◆ **Your objective**: A complete and exact copy of the entries below is the expected result.

Stored entries

────────

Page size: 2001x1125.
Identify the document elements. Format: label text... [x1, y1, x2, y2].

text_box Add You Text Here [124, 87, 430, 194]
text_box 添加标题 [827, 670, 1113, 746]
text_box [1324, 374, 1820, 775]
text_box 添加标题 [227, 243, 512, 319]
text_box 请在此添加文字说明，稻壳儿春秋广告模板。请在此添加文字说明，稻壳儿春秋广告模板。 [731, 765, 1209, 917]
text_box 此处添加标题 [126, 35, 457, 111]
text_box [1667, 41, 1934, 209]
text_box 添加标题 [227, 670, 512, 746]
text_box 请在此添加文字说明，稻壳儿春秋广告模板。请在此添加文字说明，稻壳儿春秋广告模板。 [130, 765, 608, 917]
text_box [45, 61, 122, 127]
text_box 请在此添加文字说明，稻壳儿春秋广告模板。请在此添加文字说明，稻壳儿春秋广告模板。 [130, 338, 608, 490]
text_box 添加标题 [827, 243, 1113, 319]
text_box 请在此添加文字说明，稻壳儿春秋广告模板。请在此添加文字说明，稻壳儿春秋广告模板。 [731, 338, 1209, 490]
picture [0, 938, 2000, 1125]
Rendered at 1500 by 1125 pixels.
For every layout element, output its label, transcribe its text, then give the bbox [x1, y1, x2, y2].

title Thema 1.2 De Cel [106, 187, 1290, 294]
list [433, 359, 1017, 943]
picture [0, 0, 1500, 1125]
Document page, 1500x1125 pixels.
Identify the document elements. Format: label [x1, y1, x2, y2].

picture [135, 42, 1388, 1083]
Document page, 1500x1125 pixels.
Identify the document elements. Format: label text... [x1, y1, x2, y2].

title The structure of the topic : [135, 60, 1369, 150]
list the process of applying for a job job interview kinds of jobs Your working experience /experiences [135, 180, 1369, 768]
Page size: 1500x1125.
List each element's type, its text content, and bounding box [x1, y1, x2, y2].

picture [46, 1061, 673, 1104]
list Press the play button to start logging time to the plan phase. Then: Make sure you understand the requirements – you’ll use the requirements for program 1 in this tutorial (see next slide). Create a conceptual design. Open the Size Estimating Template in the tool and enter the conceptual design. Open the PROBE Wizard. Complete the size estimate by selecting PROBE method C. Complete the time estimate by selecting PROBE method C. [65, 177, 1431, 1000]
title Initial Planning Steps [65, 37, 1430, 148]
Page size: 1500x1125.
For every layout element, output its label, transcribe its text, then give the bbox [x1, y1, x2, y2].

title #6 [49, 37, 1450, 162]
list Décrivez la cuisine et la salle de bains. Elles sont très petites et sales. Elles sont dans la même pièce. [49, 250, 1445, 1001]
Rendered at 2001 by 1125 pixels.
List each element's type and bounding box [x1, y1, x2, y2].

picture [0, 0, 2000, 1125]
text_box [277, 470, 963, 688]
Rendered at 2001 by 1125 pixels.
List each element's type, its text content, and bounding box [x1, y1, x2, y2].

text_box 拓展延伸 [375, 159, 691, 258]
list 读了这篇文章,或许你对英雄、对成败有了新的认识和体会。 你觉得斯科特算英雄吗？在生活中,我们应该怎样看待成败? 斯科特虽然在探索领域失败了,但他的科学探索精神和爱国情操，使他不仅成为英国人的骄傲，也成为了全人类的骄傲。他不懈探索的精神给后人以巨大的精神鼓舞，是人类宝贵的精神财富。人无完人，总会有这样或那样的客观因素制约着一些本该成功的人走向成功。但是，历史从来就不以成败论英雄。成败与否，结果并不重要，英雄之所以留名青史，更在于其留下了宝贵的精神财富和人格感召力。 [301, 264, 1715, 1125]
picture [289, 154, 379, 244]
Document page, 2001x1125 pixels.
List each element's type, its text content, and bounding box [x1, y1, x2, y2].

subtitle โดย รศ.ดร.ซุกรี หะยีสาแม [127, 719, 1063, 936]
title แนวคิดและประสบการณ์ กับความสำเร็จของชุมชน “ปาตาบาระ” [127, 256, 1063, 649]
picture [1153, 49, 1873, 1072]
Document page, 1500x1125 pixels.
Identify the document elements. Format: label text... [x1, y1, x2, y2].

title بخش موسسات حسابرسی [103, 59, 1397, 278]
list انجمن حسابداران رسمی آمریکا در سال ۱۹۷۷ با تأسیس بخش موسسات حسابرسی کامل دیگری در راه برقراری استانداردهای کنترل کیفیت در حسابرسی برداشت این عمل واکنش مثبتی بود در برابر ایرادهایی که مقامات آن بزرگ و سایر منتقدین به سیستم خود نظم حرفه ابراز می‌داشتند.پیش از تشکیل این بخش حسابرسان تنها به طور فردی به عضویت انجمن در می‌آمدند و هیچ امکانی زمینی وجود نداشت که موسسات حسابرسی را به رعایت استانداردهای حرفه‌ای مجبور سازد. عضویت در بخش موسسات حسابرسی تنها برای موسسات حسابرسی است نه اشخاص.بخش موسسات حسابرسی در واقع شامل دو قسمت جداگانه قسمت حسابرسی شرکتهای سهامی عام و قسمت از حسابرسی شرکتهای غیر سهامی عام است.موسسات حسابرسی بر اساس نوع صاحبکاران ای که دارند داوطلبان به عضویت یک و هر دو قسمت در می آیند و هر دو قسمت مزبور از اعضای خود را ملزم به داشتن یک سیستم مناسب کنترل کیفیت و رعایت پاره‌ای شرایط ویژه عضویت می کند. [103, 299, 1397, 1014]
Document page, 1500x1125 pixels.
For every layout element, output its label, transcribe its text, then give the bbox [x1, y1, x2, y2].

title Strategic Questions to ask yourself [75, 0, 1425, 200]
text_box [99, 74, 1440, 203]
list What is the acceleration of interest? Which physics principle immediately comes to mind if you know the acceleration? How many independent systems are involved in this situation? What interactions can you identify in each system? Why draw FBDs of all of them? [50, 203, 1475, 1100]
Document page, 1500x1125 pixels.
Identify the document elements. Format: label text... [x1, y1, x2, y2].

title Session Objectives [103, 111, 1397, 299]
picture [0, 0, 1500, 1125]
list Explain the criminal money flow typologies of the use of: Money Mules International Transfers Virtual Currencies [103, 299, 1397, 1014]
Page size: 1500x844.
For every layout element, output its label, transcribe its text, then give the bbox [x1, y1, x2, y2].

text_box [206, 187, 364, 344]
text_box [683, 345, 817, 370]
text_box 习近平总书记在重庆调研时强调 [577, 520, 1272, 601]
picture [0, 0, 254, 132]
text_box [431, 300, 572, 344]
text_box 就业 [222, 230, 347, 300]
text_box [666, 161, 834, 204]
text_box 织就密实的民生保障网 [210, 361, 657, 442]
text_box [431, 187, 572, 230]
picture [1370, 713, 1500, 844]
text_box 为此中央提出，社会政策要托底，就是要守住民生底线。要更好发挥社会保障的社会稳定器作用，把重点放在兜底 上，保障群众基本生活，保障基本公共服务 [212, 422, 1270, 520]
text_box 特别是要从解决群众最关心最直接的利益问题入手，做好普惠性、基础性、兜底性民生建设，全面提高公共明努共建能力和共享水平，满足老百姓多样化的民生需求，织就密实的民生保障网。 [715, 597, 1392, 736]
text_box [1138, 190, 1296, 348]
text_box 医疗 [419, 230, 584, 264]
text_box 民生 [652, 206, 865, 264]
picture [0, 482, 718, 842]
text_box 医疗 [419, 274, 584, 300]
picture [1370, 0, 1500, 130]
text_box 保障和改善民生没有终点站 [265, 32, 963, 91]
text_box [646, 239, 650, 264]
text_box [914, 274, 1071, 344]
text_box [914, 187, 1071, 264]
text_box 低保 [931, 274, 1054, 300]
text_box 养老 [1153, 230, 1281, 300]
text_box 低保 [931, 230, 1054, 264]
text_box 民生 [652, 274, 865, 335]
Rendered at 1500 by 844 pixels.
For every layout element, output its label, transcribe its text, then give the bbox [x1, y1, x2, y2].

────────

◆ **Solved exercise**:
Page size: 2001x1125.
Identify the document elements. Format: label text... [x1, y1, x2, y2].

text_box Add You Text Here [124, 87, 430, 194]
text_box 添加标题 [827, 670, 1113, 746]
text_box [1324, 374, 1820, 775]
text_box 添加标题 [227, 243, 512, 319]
text_box 请在此添加文字说明，稻壳儿春秋广告模板。请在此添加文字说明，稻壳儿春秋广告模板。 [731, 765, 1209, 917]
text_box 此处添加标题 [126, 35, 457, 111]
text_box [1667, 41, 1934, 209]
text_box 添加标题 [227, 670, 512, 746]
text_box 请在此添加文字说明，稻壳儿春秋广告模板。请在此添加文字说明，稻壳儿春秋广告模板。 [130, 765, 608, 917]
text_box [45, 61, 122, 127]
text_box 请在此添加文字说明，稻壳儿春秋广告模板。请在此添加文字说明，稻壳儿春秋广告模板。 [130, 338, 608, 490]
text_box 添加标题 [827, 243, 1113, 319]
text_box 请在此添加文字说明，稻壳儿春秋广告模板。请在此添加文字说明，稻壳儿春秋广告模板。 [731, 338, 1209, 490]
picture [0, 938, 2000, 1125]
Rendered at 1500 by 1125 pixels.
For every layout element, output its label, transcribe its text, then give the bbox [x1, y1, x2, y2].

title Thema 1.2 De Cel [106, 187, 1290, 294]
list [433, 359, 1017, 943]
picture [0, 0, 1500, 1125]
Document page, 1500x1125 pixels.
Identify the document elements. Format: label [x1, y1, x2, y2].

picture [135, 42, 1388, 1083]
Document page, 1500x1125 pixels.
Identify the document elements. Format: label text... [x1, y1, x2, y2].

title The structure of the topic : [135, 60, 1369, 150]
list the process of applying for a job job interview kinds of jobs Your working experience /experiences [135, 180, 1369, 768]
Page size: 1500x1125.
List each element's type, its text content, and bounding box [x1, y1, x2, y2].

picture [46, 1061, 673, 1104]
list Press the play button to start logging time to the plan phase. Then: Make sure you understand the requirements – you’ll use the requirements for program 1 in this tutorial (see next slide). Create a conceptual design. Open the Size Estimating Template in the tool and enter the conceptual design. Open the PROBE Wizard. Complete the size estimate by selecting PROBE method C. Complete the time estimate by selecting PROBE method C. [65, 177, 1431, 1000]
title Initial Planning Steps [65, 37, 1430, 148]
Page size: 1500x1125.
For every layout element, output its label, transcribe its text, then give the bbox [x1, y1, x2, y2].

title #6 [49, 37, 1450, 162]
list Décrivez la cuisine et la salle de bains. Elles sont très petites et sales. Elles sont dans la même pièce. [49, 250, 1445, 1001]
Rendered at 2001 by 1125 pixels.
List each element's type and bounding box [x1, y1, x2, y2].

picture [0, 0, 2000, 1125]
text_box [277, 470, 963, 688]
Rendered at 2001 by 1125 pixels.
List each element's type, its text content, and bounding box [x1, y1, x2, y2].

text_box 拓展延伸 [375, 159, 691, 258]
list 读了这篇文章,或许你对英雄、对成败有了新的认识和体会。 你觉得斯科特算英雄吗？在生活中,我们应该怎样看待成败? 斯科特虽然在探索领域失败了,但他的科学探索精神和爱国情操，使他不仅成为英国人的骄傲，也成为了全人类的骄傲。他不懈探索的精神给后人以巨大的精神鼓舞，是人类宝贵的精神财富。人无完人，总会有这样或那样的客观因素制约着一些本该成功的人走向成功。但是，历史从来就不以成败论英雄。成败与否，结果并不重要，英雄之所以留名青史，更在于其留下了宝贵的精神财富和人格感召力。 [301, 264, 1715, 1125]
picture [289, 154, 379, 244]
Document page, 2001x1125 pixels.
List each element's type, its text content, and bounding box [x1, y1, x2, y2].

subtitle โดย รศ.ดร.ซุกรี หะยีสาแม [127, 719, 1063, 936]
title แนวคิดและประสบการณ์ กับความสำเร็จของชุมชน “ปาตาบาระ” [127, 256, 1063, 649]
picture [1153, 49, 1873, 1072]
Document page, 1500x1125 pixels.
Identify the document elements. Format: label text... [x1, y1, x2, y2].

title بخش موسسات حسابرسی [103, 59, 1397, 278]
list انجمن حسابداران رسمی آمریکا در سال ۱۹۷۷ با تأسیس بخش موسسات حسابرسی کامل دیگری در راه برقراری استانداردهای کنترل کیفیت در حسابرسی برداشت این عمل واکنش مثبتی بود در برابر ایرادهایی که مقامات آن بزرگ و سایر منتقدین به سیستم خود نظم حرفه ابراز می‌داشتند.پیش از تشکیل این بخش حسابرسان تنها به طور فردی به عضویت انجمن در می‌آمدند و هیچ امکانی زمینی وجود نداشت که موسسات حسابرسی را به رعایت استانداردهای حرفه‌ای مجبور سازد. عضویت در بخش موسسات حسابرسی تنها برای موسسات حسابرسی است نه اشخاص.بخش موسسات حسابرسی در واقع شامل دو قسمت جداگانه قسمت حسابرسی شرکتهای سهامی عام و قسمت از حسابرسی شرکتهای غیر سهامی عام است.موسسات حسابرسی بر اساس نوع صاحبکاران ای که دارند داوطلبان به عضویت یک و هر دو قسمت در می آیند و هر دو قسمت مزبور از اعضای خود را ملزم به داشتن یک سیستم مناسب کنترل کیفیت و رعایت پاره‌ای شرایط ویژه عضویت می کند. [103, 299, 1397, 1014]
Document page, 1500x1125 pixels.
For every layout element, output its label, transcribe its text, then give the bbox [x1, y1, x2, y2].

title Strategic Questions to ask yourself [75, 0, 1425, 200]
text_box [99, 74, 1440, 203]
list What is the acceleration of interest? Which physics principle immediately comes to mind if you know the acceleration? How many independent systems are involved in this situation? What interactions can you identify in each system? Why draw FBDs of all of them? [50, 203, 1475, 1100]
Document page, 1500x1125 pixels.
Identify the document elements. Format: label text... [x1, y1, x2, y2].

title Session Objectives [103, 111, 1397, 299]
picture [0, 0, 1500, 1125]
list Explain the criminal money flow typologies of the use of: Money Mules International Transfers Virtual Currencies [103, 299, 1397, 1014]
Page size: 1500x844.
For every layout element, output its label, transcribe its text, then give the bbox [x1, y1, x2, y2].

text_box [206, 187, 364, 344]
text_box [683, 345, 817, 370]
text_box 习近平总书记在重庆调研时强调 [577, 520, 1272, 601]
picture [0, 0, 254, 132]
text_box [431, 300, 572, 344]
text_box 就业 [222, 230, 347, 300]
text_box [666, 161, 834, 204]
text_box 织就密实的民生保障网 [210, 361, 657, 442]
text_box [431, 187, 572, 230]
picture [1370, 713, 1500, 844]
text_box 为此中央提出，社会政策要托底，就是要守住民生底线。要更好发挥社会保障的社会稳定器作用，把重点放在兜底 上，保障群众基本生活，保障基本公共服务 [212, 422, 1270, 520]
text_box 特别是要从解决群众最关心最直接的利益问题入手，做好普惠性、基础性、兜底性民生建设，全面提高公共明努共建能力和共享水平，满足老百姓多样化的民生需求，织就密实的民生保障网。 [715, 597, 1392, 736]
text_box [1138, 190, 1296, 348]
text_box 医疗 [419, 230, 584, 264]
text_box 民生 [652, 206, 865, 264]
picture [0, 482, 718, 842]
text_box 医疗 [419, 274, 584, 300]
picture [1370, 0, 1500, 130]
text_box 保障和改善民生没有终点站 [265, 32, 963, 91]
text_box [646, 239, 650, 264]
text_box [914, 274, 1071, 344]
text_box [914, 187, 1071, 264]
text_box 低保 [931, 274, 1054, 300]
text_box 养老 [1153, 230, 1281, 300]
text_box 低保 [931, 230, 1054, 264]
text_box 民生 [652, 274, 865, 335]
Rendered at 1500 by 844 pixels.
For every layout element, output its label, transcribe its text, then give the bbox [x1, y1, x2, y2].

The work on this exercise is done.